Para el primer caso, piense en lo siguiente: va caminando solo, por la madrugada, por una calle muy oscura de un barrio que no conoce. Al final de la cuadra ve a un tipo parado en la esquina, solo, con las manos en los bolsillos. ¿Qué hacer? Es muy probable que de media vuelta y se vaya por donde vino, para evitar algún peligro. ¿Pero por qué es un peligro? ¿Acaso habló usted con la persona? ¿Conoce sus intenciones? Nada de eso, pero la situación parecía amenazante, requería una respuesta rápida y el cerebro optó por seguir patrones emocionales, más rápidos, aunque no siempre efectivos. Algo similar ocurre con las decisiones cotidianas: pensar en qué silla sentarnos o qué marca de shampoo usar no puede convertirse en una larga disertación, así que el cerebro actúa usando también patrones emocionales.

A estas decisiones rápidas, más emocionales que racionales y tomadas con poco rigor, se les llama heurísticos o atajos mentales. Los prejuicios son heurísticos que no necesariamente son malos. Por ejemplo, si antes de salir de casa vemos el cielo con algunas nubes negras, nos llevamos un paragüas, lo cual es un prejuicio porque no tenemos la certeza de que lloverá. Los prejuicios se tornan nocivos cuando a los usamos para personas o situaciones, en especial si estos tienen que ver con el género o el color de piel.
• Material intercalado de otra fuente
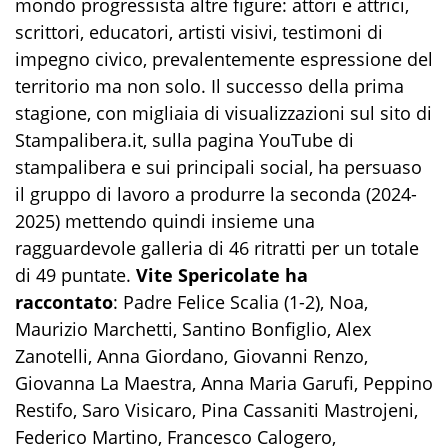
mondo progressista altre figure: attori e attrici,
scrittori
, educatori, artisti visivi
, testimoni di
impegno civico
, prevalentemente espressione del
territorio ma non solo.
Il successo della prima
stagione, con migliaia di visualizzazioni
sul sito di
Stampalibera.it, sulla pagina YouTube di
stampalibera e sui principali social, ha persuaso
il gruppo di lavoro a produrre la
seconda (2024-
2025) mettendo quindi insieme una
ragguardevole galleria di 46 ritratti
per un totale
di 49 puntate.
Vite Spericolate ha
raccontato
:
Padre Felice Scalia (1-2),
Noa
,
Maurizio Marchetti, Santino Bonfiglio, Alex
Zanotelli, Anna Giordano, Giovanni Renzo,
Giovanna La Maestra, Anna Maria
Garufi
, Peppino
Restifo
, Saro
Visicaro
, Pina
Cassaniti
Mastrojeni
,
Federico Martino, Francesco Calogero,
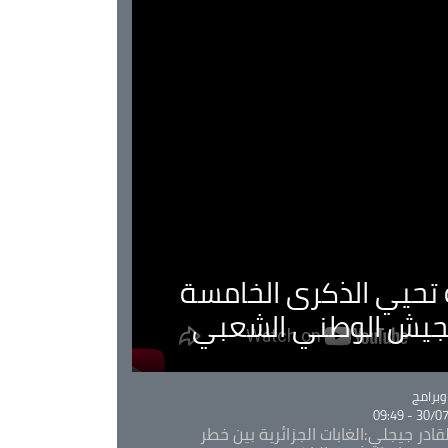
ية تحيي الذكرى الخامسة
لجيش الوطني الشعبي
Ca
برامج
30/07/20
قادر جيجلي:الغابات الجزائرية بين خطر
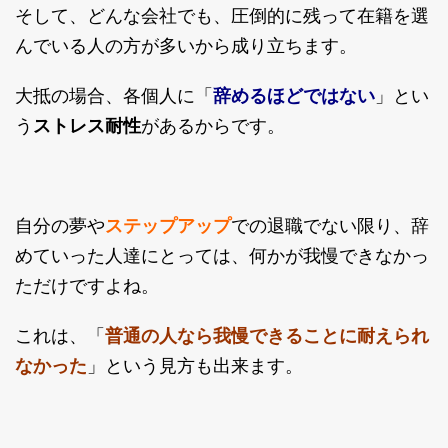
そして、どんな会社でも、圧倒的に残って在籍を選
んでいる人の方が多いから成り立ちます。
辞めるほどではない
大抵の場合、各個人に「
」とい
う
ストレス耐性
があるからです。
ステップアップ
自分の夢や
での退職でない限り、辞
めていった人達にとっては、何かが我慢できなかっ
ただけですよね。
普通の人なら我慢できることに耐えられ
これは、「
なかった
」という見方も出来ます。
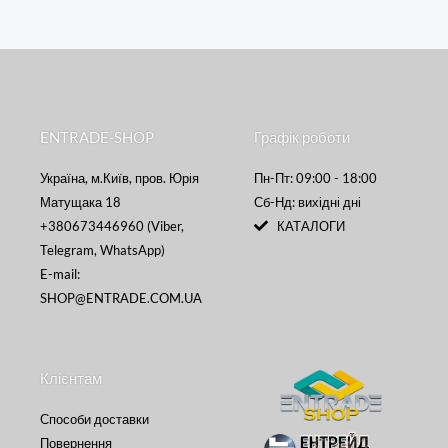
ENTRADE-SHOP
Графік роботи
Україна, м.Київ, пров. Юрія
Пн-Пт: 09:00 - 18:00
Матущака 18
Сб-Нд: вихідні дні
+380673446960 (Viber,
КАТАЛОГИ
Telegram, WhatsApp)
E-mail:
SHOP@ENTRADE.COM.UA
Клієнтам
Способи доставки
Повернення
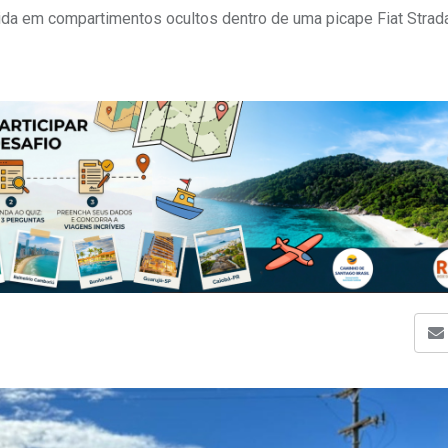
da em compartimentos ocultos dentro de uma picape Fiat Strad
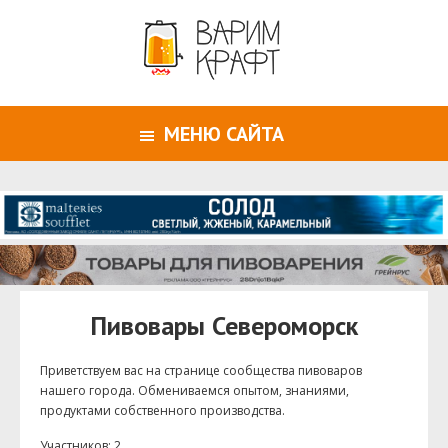
МЕНЮ САЙТА
Пивовары Североморск
Приветствуем ваc на странице сообщества пивоваров
нашего города. Обмениваемся опытом, знаниями,
продуктами собственного производства.
Участников: 2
Así las cosas, la mayoría de las decisiones que tomamos son rápidas y emocionales. No se basan en juicios muy elaborados, pero funcionan bastante bien a la hora de hacer compras, evadir peligros o resolver algo urgente. Los investigadores las han estudiado mucho y las usan para ofrecer productos. Es frecuente, por ejemplo, que los almacenes estén llenos de ofertas luminosas que si hacemos los cálculos no representan un gran descuento. Lo que pasa es es que un letrero –casi siempre rojo– indica que se trata de algo muy bueno, o al menos así lo considera nuestro cerebro. En estos casos, el deseo de obtener una ventaja sin mucho esfuerzo nos lleva a tomar decisiones apresuradas.

Emociones como el miedo, la rabia o el odio nos llevan a tomar muchas decisiones rápidas. ¿Y el amor, ahí qué ocurre? El amor tiene una base emocional, pero es más que eso. Funciona más al momento de tomar decisiones bien pensadas, no tanto para el día a día. El inicio del amor –el popular flechazo– sí es bastante emocional, pero dura poco; en cambio, el amor como construcción constante implica sentir empatía, compasión, esperanza, y otras emociones y procesos más complejos, no aptos para las decisiones inmediatas.

Nuestra meta como seres humanos sería aprender a decidir con amor, pero esto es algo tan complejo y arduo que por eso lo dejamos para momentos trascendentales. Porque el amor es bueno, pero no es nada económico.